In fact, just the opposite. Many diversified companies acquired failed S&Ls in 1988 at a time when the federal government was desperate to find entities to inject additional capital into the thrift industry. This vehicle was valuable then and the experience since then has been very positive.

As the Committee considers the expansion of commercial affiliation and activity rules relative to bank holding companies, we suggest that it is inconsistent and counterproductive to simultaneously curtail the diversified activities of unitary S&L holding companies.

With the positive historical experience that has occurred with unitary holding companies and the ability to effectively regulate the relationship between financial institutions and their diversified holding company affiliates, we believe that UNITARY THRIFT HOLDING COMPANIES SHOULD NOT BE ELIMINATED. In taking this position, we have not sought to endorse an advantage for unitary thrift holding companies. In fact, we support expanding the broader diversification provisions of the thrift holding company to allow similar authority within bank holding companies.

Grandfathering of Unitary Holding Companies

If any form of grandfathering similar to the provisions of H. R. 10 becomes necessary, existing S&L holding companies should receive a broad grandfathering without onerous provisions for termination of such important rights. Furthermore, any grandfathering date should be extended so as not to penalize holding companies formed prior to enactment of the legislation.

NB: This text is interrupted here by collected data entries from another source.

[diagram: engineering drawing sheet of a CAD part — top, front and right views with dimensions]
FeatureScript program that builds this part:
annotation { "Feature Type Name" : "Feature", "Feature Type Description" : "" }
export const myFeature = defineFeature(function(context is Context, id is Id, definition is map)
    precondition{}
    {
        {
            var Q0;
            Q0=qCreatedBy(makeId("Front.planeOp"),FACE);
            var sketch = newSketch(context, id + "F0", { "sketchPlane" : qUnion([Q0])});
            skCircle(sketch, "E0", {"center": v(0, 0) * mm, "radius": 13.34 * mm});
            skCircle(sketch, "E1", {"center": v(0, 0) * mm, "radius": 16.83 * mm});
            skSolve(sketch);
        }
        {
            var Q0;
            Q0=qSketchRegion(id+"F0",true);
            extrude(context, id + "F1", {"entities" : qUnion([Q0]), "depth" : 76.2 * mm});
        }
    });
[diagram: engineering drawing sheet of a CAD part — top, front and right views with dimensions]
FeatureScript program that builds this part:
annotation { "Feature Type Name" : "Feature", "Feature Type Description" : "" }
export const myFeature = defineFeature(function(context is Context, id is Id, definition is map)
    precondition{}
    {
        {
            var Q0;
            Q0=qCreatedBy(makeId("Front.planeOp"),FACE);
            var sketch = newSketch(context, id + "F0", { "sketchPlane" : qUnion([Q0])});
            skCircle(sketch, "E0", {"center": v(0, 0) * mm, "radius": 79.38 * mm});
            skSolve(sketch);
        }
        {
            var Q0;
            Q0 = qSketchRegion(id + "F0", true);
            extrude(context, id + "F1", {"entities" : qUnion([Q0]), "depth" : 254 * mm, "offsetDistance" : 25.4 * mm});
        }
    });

The companies that acquired failed thrifts in 1988 are an excellent example. They acquired these institutions with a reasonable expectation that they would be able to continue to own and operate them in the normal course of business and, at some time, sell what they bought - a financial institution that can be owned by a non-banking business. To require such a company to divest major portions of its business activities in the event of a merger or other normal business transaction is the equivalent of taking away their authority to grow and expand. Grandfathering, if necessary, should be permanent and fully transferable to successor owners.

However, we hope that grandfathering will not be necessary and that authority for unitary holding companies will continue to be available.

USE OF THE WORD "FEDERAL" BY CONVERTING THRIFTS

We strongly support the authority for federal savings associations converting to a state chartered financial institution to continue to use the word "Federal" in their name. Over the past few years, many institutions have sought to retain their historical identity after conversion to a state charter by continuing to use the word "Federal" in their name. The OTS has chartered savings associations using the words "State" and "National" in their names. But when institutions sought to continue the use of "Federal" they found that such use would violate a criminal statute (18 USC 709).

A reasonable nexus exists for the use of the word "Federal" because such institutions continue to be federally insured. ACSSS encourages you to include such a provision in your modernization legislation and make it available to federal savings associations converting to any type of state chartered financial institution.

CONCLUSION

In conclusion, Mr. Chairman, we sincerely applaud your efforts to move this legislation forward. Financial modernization is necessary and it will contribute to the enhanced competitiveness of our nation's banking sector. Thank you again for permitting us to present our views.